Cal Fire, he has written, is essentially “an urban fire service in the woods.”
Before 2006, the agency had been the California Department of Forestry and Fire Protection, which as the name implies, oversaw the state’s wildlands and had a fire prevention mandate. But that mandate, he says, has lapsed as the agency has assumed a more defensive posture, fighting fires when they occur.
This approach, he argues, has been exported around the country. The reasons are varied, but one factor dominates: California’s fires, beginning with the 1961 Bel-Air fire, get national airplay.
“Wildfires in Southern California that shot flames and rained embers on cities were violent, photogenic, and distressingly frequent. They were unavoidable,” Pyne writes. “And California, notably Southern California, became the national center for fire suppression.”
Cohen describes the California model as “the highest level of fire response anywhere in the galaxy,” which would be fine if it worked.
“Yet even at that,” he says, “firefighters are overwhelmed.”
Wildfires as political problem
Last January, Pyne attended a conference organized by the U.S. Forest Service and the National Academy of Sciences. During one session, participants were asked to consider “what scientific research and technological innovation will allow us to get ahead of the problem?”Fire management, Pyne argues, is not a technological or scientific problem. This is a societal and political problem.
It means counties relocate power lines and clear forested corridors to eliminate that ignition source. “Another, deeper approach,” he adds, “would be to have more local power sources like solar panels.”
It means changing how fires are being managed. Pyne recommends California develop its urban fire services in parity with land management agencies that have experience controlling the state’s combustible wildlands.
It means allowing more controlled burns, and it means applying the same citywide codes and zoning requirements to rural subdivisions.
But Cohen adds, codes won’t keep homes entirely safe. “You can’t code for firewood on decks, pine needles in rain gutters or dead fuel accumulations covered by a green cloak of leaves.”

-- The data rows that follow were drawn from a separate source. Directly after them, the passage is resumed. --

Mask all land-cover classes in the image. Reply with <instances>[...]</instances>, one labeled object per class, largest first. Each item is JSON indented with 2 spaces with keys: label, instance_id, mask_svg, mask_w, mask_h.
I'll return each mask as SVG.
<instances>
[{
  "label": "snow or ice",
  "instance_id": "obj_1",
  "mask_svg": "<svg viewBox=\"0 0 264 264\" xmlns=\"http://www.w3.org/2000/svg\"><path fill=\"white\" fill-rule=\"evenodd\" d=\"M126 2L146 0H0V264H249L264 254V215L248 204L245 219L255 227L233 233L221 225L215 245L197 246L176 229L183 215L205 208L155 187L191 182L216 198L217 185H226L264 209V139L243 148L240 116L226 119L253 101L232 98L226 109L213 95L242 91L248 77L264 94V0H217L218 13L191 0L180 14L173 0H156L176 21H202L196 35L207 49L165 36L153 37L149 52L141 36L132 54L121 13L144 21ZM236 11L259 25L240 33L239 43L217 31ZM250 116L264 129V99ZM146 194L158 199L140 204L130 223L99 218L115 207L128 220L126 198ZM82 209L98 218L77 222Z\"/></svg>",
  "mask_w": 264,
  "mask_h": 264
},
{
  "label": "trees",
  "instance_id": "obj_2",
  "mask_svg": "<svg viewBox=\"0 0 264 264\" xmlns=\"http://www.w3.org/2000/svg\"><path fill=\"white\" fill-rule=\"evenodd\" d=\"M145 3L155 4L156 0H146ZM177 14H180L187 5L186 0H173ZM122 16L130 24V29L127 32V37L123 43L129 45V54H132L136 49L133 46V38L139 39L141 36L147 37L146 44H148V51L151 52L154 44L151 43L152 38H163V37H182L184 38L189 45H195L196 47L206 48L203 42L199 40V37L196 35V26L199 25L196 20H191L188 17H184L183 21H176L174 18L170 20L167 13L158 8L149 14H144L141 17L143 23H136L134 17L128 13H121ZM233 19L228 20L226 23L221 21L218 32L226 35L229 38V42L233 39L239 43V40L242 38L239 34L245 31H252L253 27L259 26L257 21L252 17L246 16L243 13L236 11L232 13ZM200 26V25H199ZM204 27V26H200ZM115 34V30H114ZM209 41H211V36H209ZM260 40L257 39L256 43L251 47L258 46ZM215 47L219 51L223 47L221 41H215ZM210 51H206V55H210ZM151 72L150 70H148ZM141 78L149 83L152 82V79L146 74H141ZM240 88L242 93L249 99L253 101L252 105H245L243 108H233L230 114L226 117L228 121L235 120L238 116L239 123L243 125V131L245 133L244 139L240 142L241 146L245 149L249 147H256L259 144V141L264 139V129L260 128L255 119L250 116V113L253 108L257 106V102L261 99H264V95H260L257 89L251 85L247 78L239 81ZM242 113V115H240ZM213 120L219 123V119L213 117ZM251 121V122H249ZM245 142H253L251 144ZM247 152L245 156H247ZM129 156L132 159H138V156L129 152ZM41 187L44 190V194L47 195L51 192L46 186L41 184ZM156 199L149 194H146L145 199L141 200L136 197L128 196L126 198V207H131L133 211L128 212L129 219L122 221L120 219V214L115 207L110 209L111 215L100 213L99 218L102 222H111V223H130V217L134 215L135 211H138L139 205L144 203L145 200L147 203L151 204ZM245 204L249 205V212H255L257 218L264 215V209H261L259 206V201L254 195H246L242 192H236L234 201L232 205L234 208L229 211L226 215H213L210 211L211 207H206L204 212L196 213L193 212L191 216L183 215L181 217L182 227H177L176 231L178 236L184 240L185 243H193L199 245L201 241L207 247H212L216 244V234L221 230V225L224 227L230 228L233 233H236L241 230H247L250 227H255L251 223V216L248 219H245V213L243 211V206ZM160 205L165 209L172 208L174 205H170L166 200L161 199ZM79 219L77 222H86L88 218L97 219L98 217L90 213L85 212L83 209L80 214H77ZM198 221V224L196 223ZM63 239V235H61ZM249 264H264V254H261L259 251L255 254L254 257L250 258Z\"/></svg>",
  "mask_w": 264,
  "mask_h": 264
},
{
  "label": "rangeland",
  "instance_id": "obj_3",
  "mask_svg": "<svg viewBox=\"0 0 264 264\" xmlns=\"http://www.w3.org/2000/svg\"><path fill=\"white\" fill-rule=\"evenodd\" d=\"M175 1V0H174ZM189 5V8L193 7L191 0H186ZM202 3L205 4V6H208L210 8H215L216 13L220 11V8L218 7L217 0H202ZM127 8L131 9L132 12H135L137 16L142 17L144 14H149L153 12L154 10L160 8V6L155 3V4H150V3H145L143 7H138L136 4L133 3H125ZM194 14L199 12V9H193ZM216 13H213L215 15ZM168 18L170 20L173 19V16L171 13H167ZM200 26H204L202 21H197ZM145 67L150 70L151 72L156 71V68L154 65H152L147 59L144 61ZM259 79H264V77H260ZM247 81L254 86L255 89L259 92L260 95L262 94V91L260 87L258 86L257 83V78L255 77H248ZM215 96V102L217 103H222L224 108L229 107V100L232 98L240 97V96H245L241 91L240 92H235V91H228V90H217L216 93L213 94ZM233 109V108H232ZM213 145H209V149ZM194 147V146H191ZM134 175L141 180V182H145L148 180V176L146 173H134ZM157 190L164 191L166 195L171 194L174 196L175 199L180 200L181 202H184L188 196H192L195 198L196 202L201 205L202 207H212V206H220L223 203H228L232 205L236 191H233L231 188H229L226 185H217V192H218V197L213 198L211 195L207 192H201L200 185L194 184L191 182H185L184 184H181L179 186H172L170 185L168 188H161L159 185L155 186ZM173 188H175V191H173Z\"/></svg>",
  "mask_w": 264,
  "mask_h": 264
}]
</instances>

Fire protection, he says, cannot be the sole responsibility of fire departments. Homeowners and communities must assess “the ignition vulnerability of our houses,” so that the firebrands, blown ahead of the flame front, fail to find flammable materials.
“We must change our perspective and approach to wildland-urban fire disasters by defining wildland-urban fires as a home-ignition problem rather than a problem of wildfire control,” Cohen says. “We don’t have to live in ammo bunkers with steel doors and concrete walls.”
Pyne and Cohen suggest that agencies and officials look less at individual fires and instead at the repeated cycles of destruction. The same landscape burning decades apart is evidence that the current approach to fire prevention has failed.
“If we keep telling the same story — fire as disaster, the firefight as a battlefield — we won’t advance our understanding,” Pyne says.
“We need to change our perspective,” Cohen says. “Wildfires are inevitable, especially under extreme conditions, but the disasters as a result don’t have to be inevitable. We aren’t going to get rid of wildfires, nor do we want to.”
The damage from these fires, he adds, can be limited and contained, and as the 2017 fire season continues to claim more acres and potentially more lives, the motivation should be there.
Three years ago, a strategy for wildland fire was developed by federal fire agencies. But this National Cohesive Wildland Fire Management Strategy has languished, says Pyne, who would like to see California take the lead in implementing its three major recommendations: develop fire-adapted communities (protects cities and exurbs), create fire-resilient landscapes (manage fire in rural landscapes) and increase capabilities to fight fire.
That last one, he adds, gets all the attention. “I get it. It’s good politics. It’s good optics. But it is not solving the fundamentals.”
We can live with fire, Pyne insists. “We need to change how we live.”